PROVIDED DATA
__________
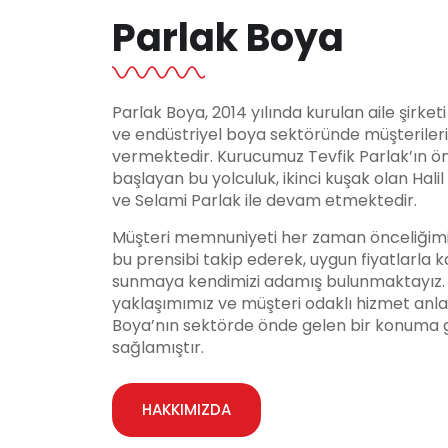
Parlak Boya
Parlak Boya, 2014 yılında kurulan aile şirket
ve endüstriyel boya sektöründe müşteriler
vermektedir. Kurucumuz Tevfik Parlak’ın ö
başlayan bu yolculuk, ikinci kuşak olan Hali
ve Selami Parlak ile devam etmektedir.
Müşteri memnuniyeti her zaman önceliğimi
bu prensibi takip ederek, uygun fiyatlarla ka
sunmaya kendimizi adamış bulunmaktayız. Y
yaklaşımımız ve müşteri odaklı hizmet anla
Boya’nın sektörde önde gelen bir konuma 
sağlamıştır.
HAKKIMIZDA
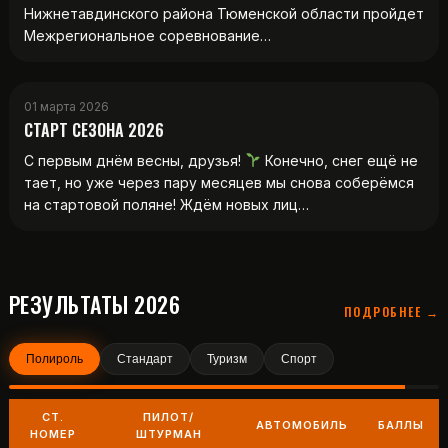
Нижнетавдинского района Тюменской области пройдет
Межрегиональное соревнование…
01 марта 2026
СТАРТ СЕЗОНА 2026
С первым днём весны, друзья!
Конечно, снег ещё не
тает, но уже через пару месяцев мы снова соберёмся
на стартовой поляне! Ждём новых лиц…
РЕЗУЛЬТАТЫ 2026
ПОДРОБНЕЕ →
Полироль
Стандарт
Туризм
Спорт
СТ.
ПИЛОТ/
АВТОМОБИЛЬ
БАЛЛЫ
НОМЕР
ШТУРМАН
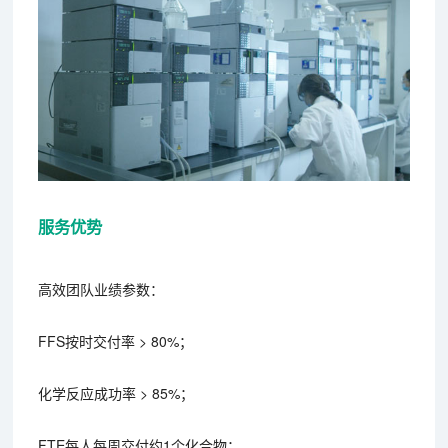
服务优势
高效团队业绩参数：
FFS按时交付率 > 80%；
化学反应成功率 > 85%；
FTE每人每周交付约1个化合物；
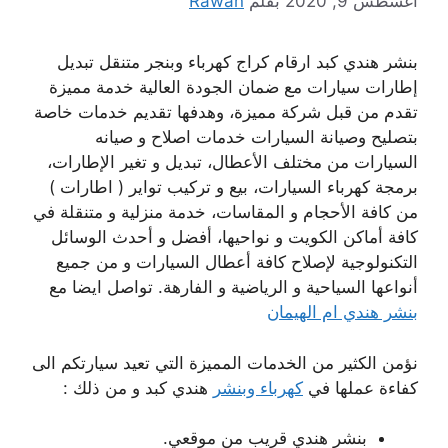
أغسطس 9, 2020
بقلم
Rawan
بنشر هندي كبد ارقام كراج كهرباء وبنجر متنقل تبديل
إطارات سيارات مع ضمان الجودة العالية خدمة مميزة
تقدم من قبل شركة مميزة، وهدفها تقديم خدمات خاصة
بتصليح وصيانة السيارات خدمات اصلاح و صيانه
السيارات من مختلف الأعطال، تبديل و تغير الإطارات،
برمجة كهرباء السيارات، بيع و تركيب تواير ( اطارات )
من كافة الأحجام و المقاسات، خدمة منزلية و متنقلة في
كافة أماكن الكويت و نواحيها، أفضل و أحدث الوسائل
التكنولوجية لإصلاح كافة أعطال السيارات و من جميع
أنواعها السياحية و الرياضية و الفارهة. تواصل ايضا مع
بنشر هندي ام الهيمان
نؤمن الكثير من الخدمات المميزة التي تعيد سيارتكم الى
كفاءة عملها في
كهرباء وبنشر
هندي كبد و من ذلك :
بنشر هندي قريب من موقعي.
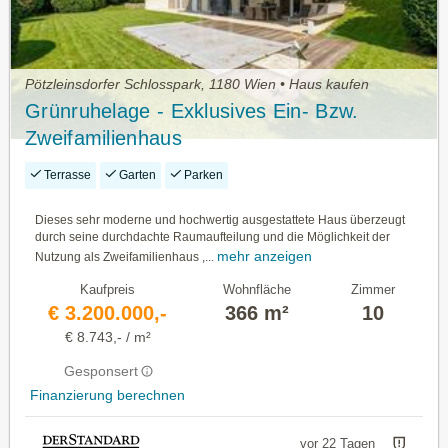
Pötzleinsdorfer Schlosspark, 1180 Wien • Haus kaufen
Grünruhelage - Exklusives Ein- Bzw.
Zweifamilienhaus
Terrasse
Garten
Parken
Dieses sehr moderne und hochwertig ausgestattete Haus überzeugt
durch seine durchdachte Raumaufteilung und die Möglichkeit der
mehr anzeigen
Nutzung als Zweifamilienhaus ,...
Kaufpreis
Wohnfläche
Zimmer
€ 3.200.000,-
366 m²
10
€ 8.743,- / m²
Gesponsert
Finanzierung berechnen
vor 22 Tagen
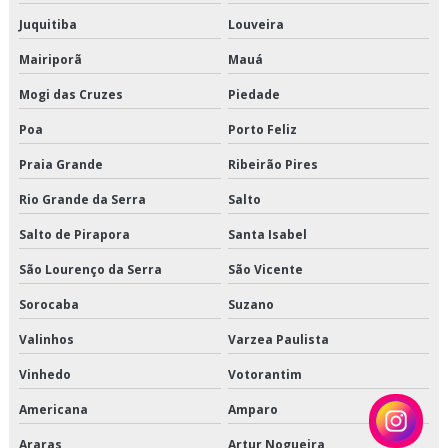
Serviço de logística de alimentos
Juquitiba
Louveira
Mairiporã
Mauá
Serviço de logística de alimentos congelados
Mogi das Cruzes
Piedade
Serviço de logística para perecíveis
Poa
Porto Feliz
Serviço de transporte de alimentos perecíveis
Praia Grande
Ribeirão Pires
Serviço de transporte de climatizados
Rio Grande da Serra
Salto
Salto de Pirapora
Santa Isabel
Serviço de transporte de congelados
São Lourenço da Serra
São Vicente
Serviço de transporte de refrigerados
Sorocaba
Suzano
Serviço de transporte dedicado de alimentos
Valinhos
Varzea Paulista
Serviço de transporte fracionado de alimentos perecíveis
Vinhedo
Votorantim
Americana
Amparo
Serviço de transporte produtos congelados
Araras
Artur Nogueira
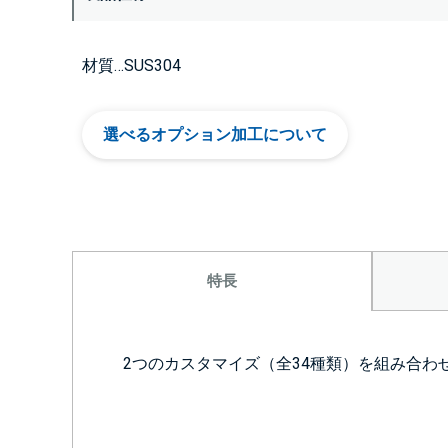
材質…SUS304
選べるオプション加工について
特長
2つのカスタマイズ（全34種類）を組み合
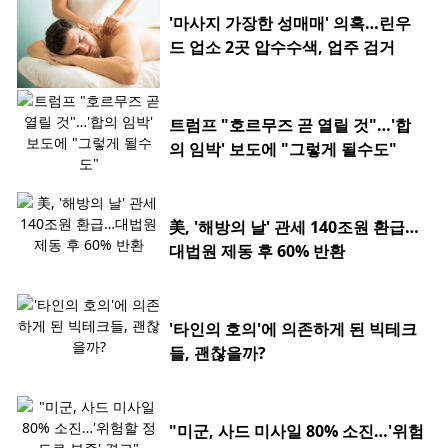
'마사지 가장한 성매매' 의혹…린우
드 업소 2곳 압수수색, 업주 검거
트럼프 "호르무즈 곧 열릴 것"…'합
의 임박' 보도에 "그렇게 될수도"
美, '해방의 날' 관세 140조원 환급…
대법원 제동 후 60% 반환
'타인의 호의'에 의존하게 된 빅테크
들, 괜찮을까?
"미군, 사드 미사일 80% 소진…'위험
__________
YOUR OBJECTIVE
When you reach the line containing "كفاءة عملها في" in the records above, write out that line and every line after it through the end, exactly, but omit the pictures.

YOUR RESPONSE
كفاءة عملها في
كهرباء وبنشر
هندي كبد و من ذلك :
بنشر هندي قريب من موقعي.
Pötzleinsdorfer Schlosspark, 1180 Wien • Haus kaufen
Grünruhelage - Exklusives Ein- Bzw.
Zweifamilienhaus
Terrasse
Garten
Parken
Dieses sehr moderne und hochwertig ausgestattete Haus überzeugt
durch seine durchdachte Raumaufteilung und die Möglichkeit der
mehr anzeigen
Nutzung als Zweifamilienhaus ,...
Kaufpreis
Wohnfläche
Zimmer
€ 3.200.000,-
366 m²
10
€ 8.743,- / m²
Gesponsert
Finanzierung berechnen
vor 22 Tagen
Serviço de logística de alimentos
Juquitiba
Louveira
Mairiporã
Mauá
Serviço de logística de alimentos congelados
Mogi das Cruzes
Piedade
Serviço de logística para perecíveis
Poa
Porto Feliz
Serviço de transporte de alimentos perecíveis
Praia Grande
Ribeirão Pires
Serviço de transporte de climatizados
Rio Grande da Serra
Salto
Salto de Pirapora
Santa Isabel
Serviço de transporte de congelados
São Lourenço da Serra
São Vicente
Serviço de transporte de refrigerados
Sorocaba
Suzano
Serviço de transporte dedicado de alimentos
Valinhos
Varzea Paulista
Serviço de transporte fracionado de alimentos perecíveis
Vinhedo
Votorantim
Americana
Amparo
Serviço de transporte produtos congelados
Araras
Artur Nogueira
材質…SUS304
選べるオプション加工について
特長
2つのカスタマイズ（全34種類）を組み合
'마사지 가장한 성매매' 의혹…린우
드 업소 2곳 압수수색, 업주 검거
트럼프 "호르무즈 곧 열릴 것"…'합
의 임박' 보도에 "그렇게 될수도"
美, '해방의 날' 관세 140조원 환급…
대법원 제동 후 60% 반환
'타인의 호의'에 의존하게 된 빅테크
들, 괜찮을까?
"미군, 사드 미사일 80% 소진…'위험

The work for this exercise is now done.